__TRECHO DA PÁGINA__.
=-=-=

1. O Princípio da Regência
Na História da Antiguidade
Na Antiguidade um Princípio de Regência devido a uma ordem natural universal era intrínsecamente dado junto às concepções éticas e políticas das monarquias, ou Principados:
O modo de regência monárquico não era dado criticamente, por si mesmo, mas apenas conforme os termos valorativos:
1) O Príncipe ama seu povo, ou não; Ele é amado pelo povo / ou não;
2) Comanda bem seus generais e soldados / ou não;
3) Tem sabedoria administrativa, ouve os conselheiros e conhece seus país / ou não;
4) O Príncipe governa segundo a Lei Divina / ou não...
Também na China: Confúcio e Taoísmo. Ordem natural e ordem histórica pertencem a um mesmo contínuo de pensamento.
Na continuidade desses valores antropológicos, em Esparta [séc. V aC] um regime comunista semelhante ao da União Soviética foi instalado. O resultado foi uma grande superioridade militar, que derrotou o regime de repúblicas atenienses, que eram oligárquicas. Em Atenas, as repúblicas eram sucedidas por períodos de curtos principados, onde os “tiranos” poderiam significar novos líderes “libertadores do povo”... Ou não – sendo novamente substituí-dos por repúblicas instáveis, etc.
O Senado Romano era um mistura monarquia-república. Os Senadores eram conjuntamente chefes-de-estado aristo-cráticos, porém certos rituais republicanos de eleições eram observados. Com o tempo [c. 150 aC], um Parlamento Popular foi estabelecido.
Quando Julio César comanda a derrota do regime do Senado, e se instala como Príncipe, ele é visto como chefe-libertador, e não como “usurpador” de uma República Senatorial falida. Nesse sentido ele é comparavel ao Lênin da revolução de 1917.
No séc. II dC, cinco reis denominados “Antoninos” foram reconhecidos como Príncipes Esclarecidos em Roma: estáveis, cultos, aceitos pela sociedade nas várias classes.

=-=-=

__INFORMAÇÕES FORNECIDAS__.
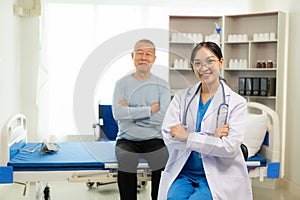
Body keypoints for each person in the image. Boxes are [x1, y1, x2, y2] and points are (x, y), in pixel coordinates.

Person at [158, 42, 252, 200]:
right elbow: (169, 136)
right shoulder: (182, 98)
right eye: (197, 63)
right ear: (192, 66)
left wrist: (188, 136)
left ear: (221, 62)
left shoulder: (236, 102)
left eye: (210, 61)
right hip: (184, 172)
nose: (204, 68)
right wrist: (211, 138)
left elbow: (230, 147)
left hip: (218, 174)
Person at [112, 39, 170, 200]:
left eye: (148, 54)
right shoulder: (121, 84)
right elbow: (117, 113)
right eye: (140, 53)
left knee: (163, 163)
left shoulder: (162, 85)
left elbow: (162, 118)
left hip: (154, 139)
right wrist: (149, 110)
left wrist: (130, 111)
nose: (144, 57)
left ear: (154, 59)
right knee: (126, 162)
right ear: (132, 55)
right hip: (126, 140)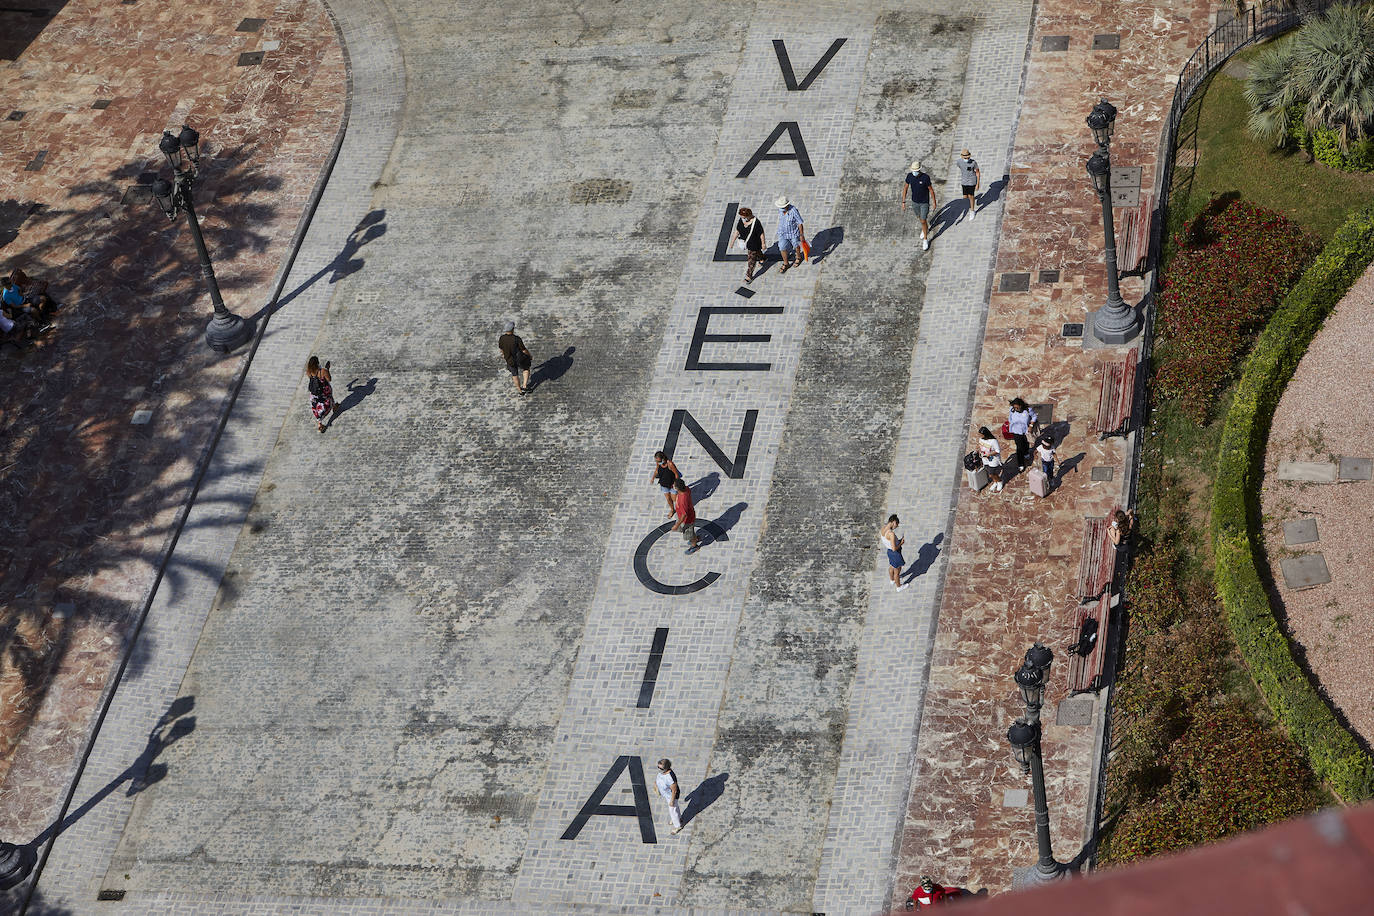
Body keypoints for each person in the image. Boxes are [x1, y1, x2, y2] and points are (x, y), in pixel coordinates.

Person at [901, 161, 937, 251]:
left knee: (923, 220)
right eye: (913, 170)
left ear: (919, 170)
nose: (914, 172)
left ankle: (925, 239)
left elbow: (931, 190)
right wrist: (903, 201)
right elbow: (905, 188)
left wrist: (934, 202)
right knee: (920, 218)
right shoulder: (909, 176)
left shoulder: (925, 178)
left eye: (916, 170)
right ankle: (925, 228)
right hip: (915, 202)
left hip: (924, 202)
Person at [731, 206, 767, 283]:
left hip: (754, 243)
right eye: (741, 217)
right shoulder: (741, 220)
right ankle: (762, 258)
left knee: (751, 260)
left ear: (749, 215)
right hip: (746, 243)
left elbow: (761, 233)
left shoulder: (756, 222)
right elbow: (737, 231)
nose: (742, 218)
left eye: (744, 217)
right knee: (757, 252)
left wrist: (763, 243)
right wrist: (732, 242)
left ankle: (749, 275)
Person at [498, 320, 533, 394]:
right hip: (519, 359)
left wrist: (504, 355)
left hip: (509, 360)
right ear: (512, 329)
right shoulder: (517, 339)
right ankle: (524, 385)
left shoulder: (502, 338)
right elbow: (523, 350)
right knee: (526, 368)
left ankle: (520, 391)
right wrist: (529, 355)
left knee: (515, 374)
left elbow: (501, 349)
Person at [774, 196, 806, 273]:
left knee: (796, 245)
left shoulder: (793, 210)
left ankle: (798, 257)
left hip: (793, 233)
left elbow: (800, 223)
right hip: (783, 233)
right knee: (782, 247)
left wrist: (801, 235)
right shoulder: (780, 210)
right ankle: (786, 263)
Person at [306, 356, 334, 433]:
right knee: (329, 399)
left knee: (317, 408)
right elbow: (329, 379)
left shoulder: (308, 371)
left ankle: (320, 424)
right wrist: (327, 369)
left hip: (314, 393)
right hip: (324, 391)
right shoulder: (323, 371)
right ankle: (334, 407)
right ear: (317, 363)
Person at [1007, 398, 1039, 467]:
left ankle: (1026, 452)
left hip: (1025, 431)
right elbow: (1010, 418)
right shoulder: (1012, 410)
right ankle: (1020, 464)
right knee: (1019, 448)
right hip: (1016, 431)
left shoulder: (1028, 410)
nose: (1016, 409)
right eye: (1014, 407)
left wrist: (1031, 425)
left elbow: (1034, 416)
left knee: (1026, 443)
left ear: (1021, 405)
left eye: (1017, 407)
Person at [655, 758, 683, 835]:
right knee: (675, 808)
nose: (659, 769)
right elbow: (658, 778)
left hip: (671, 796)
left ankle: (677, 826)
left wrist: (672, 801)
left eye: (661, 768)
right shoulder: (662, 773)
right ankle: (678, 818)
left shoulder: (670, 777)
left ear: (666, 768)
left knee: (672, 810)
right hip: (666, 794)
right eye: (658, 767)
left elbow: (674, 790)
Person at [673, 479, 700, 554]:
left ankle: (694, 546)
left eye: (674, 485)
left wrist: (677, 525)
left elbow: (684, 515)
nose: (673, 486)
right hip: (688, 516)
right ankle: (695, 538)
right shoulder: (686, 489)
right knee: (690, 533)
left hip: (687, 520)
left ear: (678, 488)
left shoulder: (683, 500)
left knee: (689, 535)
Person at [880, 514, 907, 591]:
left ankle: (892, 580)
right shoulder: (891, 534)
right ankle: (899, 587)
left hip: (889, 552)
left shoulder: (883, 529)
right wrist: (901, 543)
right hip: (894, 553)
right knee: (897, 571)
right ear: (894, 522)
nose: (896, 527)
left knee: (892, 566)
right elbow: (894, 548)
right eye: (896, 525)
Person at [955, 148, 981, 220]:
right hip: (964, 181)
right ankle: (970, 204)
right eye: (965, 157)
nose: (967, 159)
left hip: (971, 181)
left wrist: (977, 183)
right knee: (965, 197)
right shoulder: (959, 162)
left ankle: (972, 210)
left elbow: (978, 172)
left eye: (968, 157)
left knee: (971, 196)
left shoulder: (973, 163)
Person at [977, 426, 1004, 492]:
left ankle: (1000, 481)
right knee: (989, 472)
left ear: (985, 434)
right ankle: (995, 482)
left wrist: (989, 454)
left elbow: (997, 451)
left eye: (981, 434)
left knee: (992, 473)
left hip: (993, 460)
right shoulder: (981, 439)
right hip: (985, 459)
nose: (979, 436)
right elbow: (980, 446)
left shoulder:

=-=-=

__INSTRUÇÕES DE TRABALHO__.
a. Por favor, altere o trecho sobre o princípio da regência desde "Também na China: Confúcio" até "repúblicas instáveis, etc.", inclusive, escrevendo essa parte de novo com "Lacedemônia" no lugar de "Esparta".
b. De acordo com o trecho sobre o princípio da regência, em que século cinco reis chamados "Antoninos" foram reconhecidos como Príncipes Esclarecidos em Roma?

__RESULTADOS POR TAREFA__.
a.
Também na China: Confúcio e Taoísmo. Ordem natural e ordem histórica pertencem a um mesmo contínuo de pensamento.
Na continuidade desses valores antropológicos, em Lacedemônia [séc. V aC] um regime comunista semelhante ao da União Soviética foi instalado. O resultado foi uma grande superioridade militar, que derrotou o regime de repúblicas atenienses, que eram oligárquicas. Em Atenas, as repúblicas eram sucedidas por períodos de curtos principados, onde os “tiranos” poderiam significar novos líderes “libertadores do povo”... Ou não – sendo novamente substituí-dos por repúblicas instáveis, etc.

b. No século II d.C.